The learned Judge held that in the first class of cases the starting point of limitation would be the date of the sale, while with regard to those of the other two classes the cause of action to claim damages would arise only when vendee's possession is disturbed because 'the property is in possession and that is what at the outset under a contract of sale a purchaser is entitled to and so long as his possession is not disturbed he is not damnified'.'
The instant case falls under class (c), as the vendor had an imperfect title and he had given possession to the vendee. In such a case, the limitation started from the date of dispossession. Niyogi, A.J.C. (as he then was) in the same case drew a distinction between 'a covenant for title' and 'a covenant for quiet enjoyment' and stated that the starting point of limitation for the breach of a covenant of title is the date on which the sale deed is executed; but in the case of a breach of a covenant for quiet enjoyment, there is no breach of the covenant till there is an interference with the enjoyment of the purchaser. In the latter case, the limitation would start from the date of dispossession. The instant case is a case in which the covenant for quiet enjoyment has been broken.
6. In Ambadas v.
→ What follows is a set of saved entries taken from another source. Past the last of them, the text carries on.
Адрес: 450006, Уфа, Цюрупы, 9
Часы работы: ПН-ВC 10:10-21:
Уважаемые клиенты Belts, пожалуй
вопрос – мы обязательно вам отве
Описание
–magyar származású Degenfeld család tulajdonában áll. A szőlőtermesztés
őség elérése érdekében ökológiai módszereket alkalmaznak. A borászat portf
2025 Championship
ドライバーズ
Wamanrao, 30 Nag LR 138 : (AIR 1934 Nag 16), the property belonged to two brothers, Wamanrao and Rangrao, jointly, Wamanrao sold it to Ambadas and Ambadas then brought a suit for possession against both of them. The Court held that the field was the joint family property of Wamanrao and Rangrao and that the sale being without legal necessity did not bind Rangrao's share. The vendee thus lost half share in the property and sued for recovery of the proportionate share of the consideration. It was held that Article 116 of the Limitation Act applied and the cause of action for the refund of consideration arose when Wamanrao was held entitled to a half share. It has to be noted that that was a case in which the sale was voidable at the option of a co-sharer. Such a sale is valid so long as it is not avoided and therefore the cause of action was held to arise on the date on which Wamanrao succeeded in getting it set aside.
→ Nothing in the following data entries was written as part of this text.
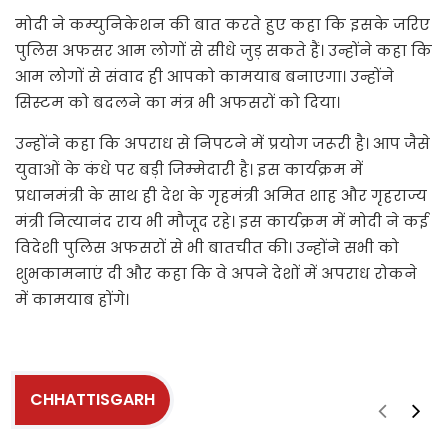
मोदी ने कम्युनिकेशन की बात करते हुए कहा कि इसके जरिए
पुलिस अफसर आम लोगों से सीधे जुड़ सकते हैं। उन्होंने कहा कि
आम लोगों से संवाद ही आपको कामयाब बनाएगा। उन्होंने
सिस्टम को बदलने का मंत्र भी अफसरों को दिया।
उन्‍होंने कहा कि अपराध से निपटने में प्रयोग जरूरी है। आप जैसे
युवाओं के कंधे पर बड़ी जिम्‍मेदारी है। इस कार्यक्रम में
प्रधानमंत्री के साथ ही देश के गृहमंत्री अमित शाह और गृहराज्य
मंत्री नित्यानंद राय भी मौजूद रहे। इस कार्यक्रम में मोदी ने कई
विदेशी पुलिस अफसरों से भी बातचीत की। उन्होंने सभी को
शुभकामनाएं दी और कहा कि वे अपने देशों में अपराध रोकने
में कामयाब होंगे।
CHHATTISGARH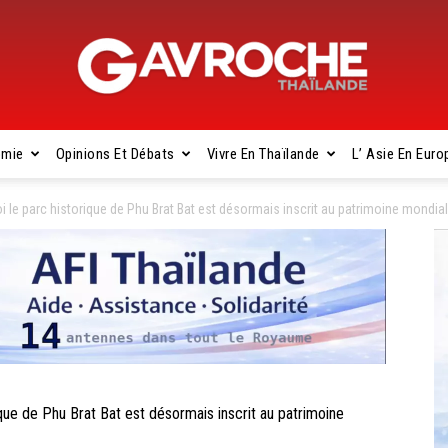
omie
Opinions Et Débats
Vivre En Thaïlande
L’ Asie En Euro
Gavroche
e parc historique de Phu Brat Bat est désormais inscrit au patrimoine mondial
Thaïlande
e de Phu Brat Bat est désormais inscrit au patrimoine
7. The cause of action, in the instant case, to bring a suit for recovery of the consideration arose on the date of dispossession of the plaintifi by Nathusingh and Raghubar inasmuch as the consideration failed on that date. Shri Razak contended that it was the duty of the plaintiff to file a suit for recovery of possession from Nathusingh and Raghubar and only after he failed in obtaining possession he could sue for the refund of the consideration. No authority has been shown to mefor this proposition. It appears to me that the plaintiff was not bound to bring a suit against Nathusingh and Raghubar for recovery of possession. As Nathusingh and Raghubar were asserting a title superior to that of the respondent, the appellant could have brought a suit for refund of consideration immediately after dispossession. Agreeing with the lower appellate Court I hold that the consideration failed in April, 1950, when the plaintiff was dispossessed by Nathusingh and Raghubar; and as he brought the present suit after the lapse1 of more than six years after that date, it was barred by time.
8. The appeal is accordingly dismissed with costs.